Les images sont réalisées par reconstruction informatique, en coupes jointives selon le petit axe, le grand axe vertical et le grand axe horizontal du ventricule gauche. L’interprétation quantifiée de la fixation du traceur est représentée par un code couleur, l’analyse étant faite dans les différents segments du myocarde du ventricule gauche (habituellement divisé en 17 à 20 segments).

La tomoscintigraphie myocardique synchronisée à l’ECG permet d’obtenir des images tomoscintigraphiques en télésystole et en télédiastole. Sur ces images, il est, bien sûr, possible de visualiser l’ischémie, la viabilité et l’infarctus, mais de plus cet examen permet le calcul des volumes télédiastolique et télésystolique et de la fraction d’éjection du ventricule gauche (figure 44).
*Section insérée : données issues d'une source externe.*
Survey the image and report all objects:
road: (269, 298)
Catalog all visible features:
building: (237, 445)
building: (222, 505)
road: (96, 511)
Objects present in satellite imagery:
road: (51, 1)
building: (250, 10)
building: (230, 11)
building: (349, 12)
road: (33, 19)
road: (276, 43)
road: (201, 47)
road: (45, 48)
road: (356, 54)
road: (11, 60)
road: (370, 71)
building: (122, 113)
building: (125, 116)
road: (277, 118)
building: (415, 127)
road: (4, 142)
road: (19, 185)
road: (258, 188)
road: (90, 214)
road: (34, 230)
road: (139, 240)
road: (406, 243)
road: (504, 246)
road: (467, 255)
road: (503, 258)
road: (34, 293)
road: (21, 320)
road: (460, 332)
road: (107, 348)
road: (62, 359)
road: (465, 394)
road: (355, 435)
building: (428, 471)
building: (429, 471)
Sémiologie scintigraphique

  • Infarctus : Les zones de cellules myocardiques mortes (remplacées par de la fibrose non contractile) ne fixent pas le traceur quel que soit le protocole utilisé. Cette absence de fixation (« lacune » de fixation) est l’aspect habituel de l’infarctus myocardique cicatriciel, mais peut aussi se voir parfois dans certaines myocardiopathies primitives.
  • L’ischémie myocardique est la conséquence d’une perfusion inadéquate d’un segment myocardique par une artère coronaire significativement sténosée ou parfois spastique.
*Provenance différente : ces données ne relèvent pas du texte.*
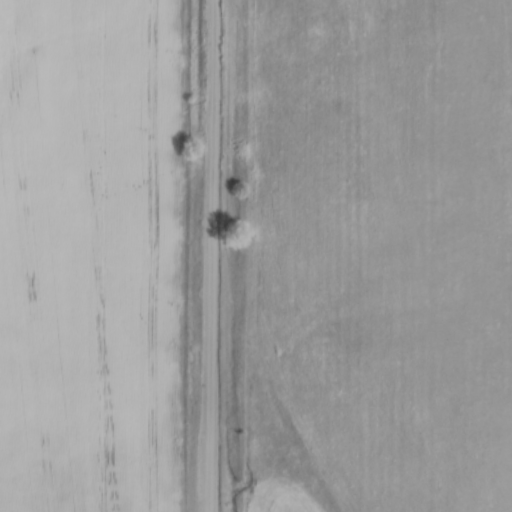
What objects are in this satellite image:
road: (211, 256)
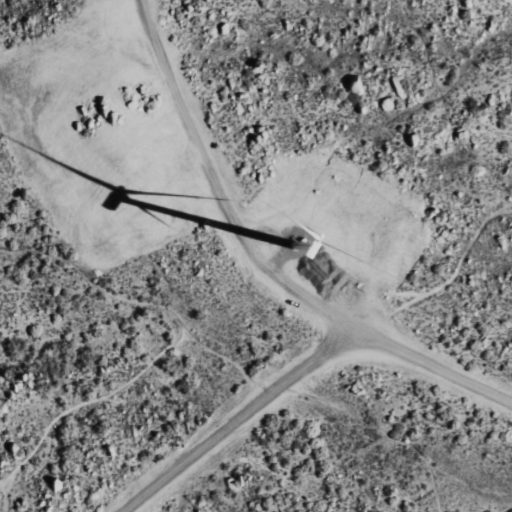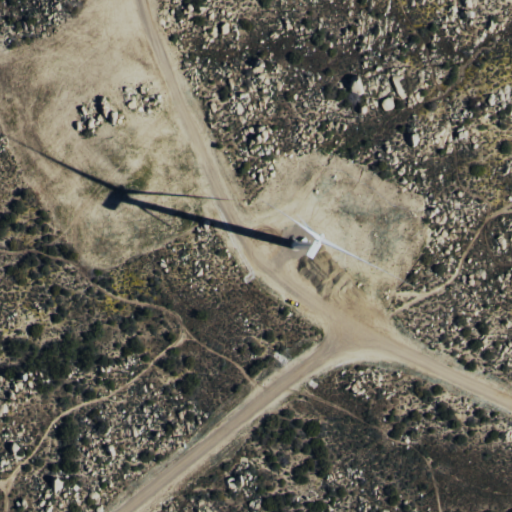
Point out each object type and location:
building: (354, 85)
wind turbine: (308, 239)
road: (264, 259)
road: (136, 316)
road: (237, 420)
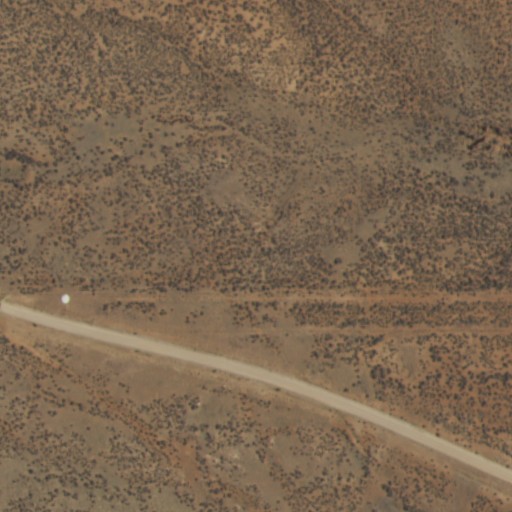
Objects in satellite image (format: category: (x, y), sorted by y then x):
road: (262, 370)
    Sur les scintigraphies du myocarde l’ischémie myocardique se traduit par une hypofixation du traceur au niveau du territoire mal vascularisé sur la scintigraphie de stress, hypofixation disparaissant totalement ou partiellement sur la scintigraphie de repos. La visualisation de l’ischémie myocardique en scintigraphie permet donc de suspecter la présence d’une (ou plusieurs) sténose (s) coronaire(s) ischémiante (s) qu’il faudra traiter. La sensibilité et la spécificité de détection des sténoses coronaires par cette technique sont voisines de 80 à 90% % et supérieures à celles de l’épreuve d’effort électrocardiographique simple.
  • Viabilité myocardique : La pathologie coronaire peut être à l’origine de troubles sévères de la contractilité segmentaire ou globale du ventricule gauche alors qu’il persiste un contingent suffisant de cellules myocardiques vivantes (viables) et aptes à reprendre une fonction contractile pourvu que l’on reperfuse le myocarde de manière satisfaisante.
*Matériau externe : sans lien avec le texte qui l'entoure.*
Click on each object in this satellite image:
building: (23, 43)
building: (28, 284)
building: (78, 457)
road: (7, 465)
    La détection de cette viabilité peut être réalisée selon différents protocoles scintigraphiques dont le principe est la mise en évidence d’une fixation significative du traceur dans la ou les zones hypo ou akinétique(s) (excluant ainsi le diagnostic d’infarctus : cf. ci dessus).
  • Pronostic : Les grandes études de la littérature ont bien montré que plus la zone d’anomalie de fixation myocardique est étendue, plus le pronostic du patient coronarien est sévère.
Synthèse des anomalies de contraction et de fixation myocardiques au cours des différents états possibles du myocarde
      Contraction de repos*       Perfusion de stress        Perfusion de repos
  Myocarde sain                Normale              Normale                  Normale
  Myocarde nécrosé                   Nulle                 Nulle                     Nulle
  Myocarde ischémique         Normale ou sub-normale            Hypoperfusion     Normale ou peu altérée   
  Myocarde hibernant           Altérée, voire nulle         Hypoperfusion     Normale ou peu altérée
*Etudiée en angiographie isotopique, en tomoscintigraphie synchronisée ou en échocardiographie

11 . 4  -  Scintigraphie pulmonaire de perfusion et de ventilation

Elle est utilisée pour le diagnostic et le suivi de l’embolie pulmonaire. Elle est particulièrement performante en l’absence de pathologie pulmonaire préalable. L’embolie pulmonaire provoque l’apparition d’une ou plusieurs zones d’hypoperfusion (zones d’hypo ou d’absence de fixation du traceur) sur la scintigraphie de perfusion, alors que la scintigraphie de ventilation est normale. L’interprétation de la scintigraphie pulmonaire est facile lorsqu’elle est normale (exclusion de l’embolie pulmonaire) ou franchement pathologique (plusieurs segments hypoperfusés normalement ventilés). Dans les cas intermédiaires ou chez les patients qui ont des pathologies pneumologiques associées, le diagnostic scintigraphique est plus difficile et conduit à des examens de fiabilité « intermédiaires » peu contributifs.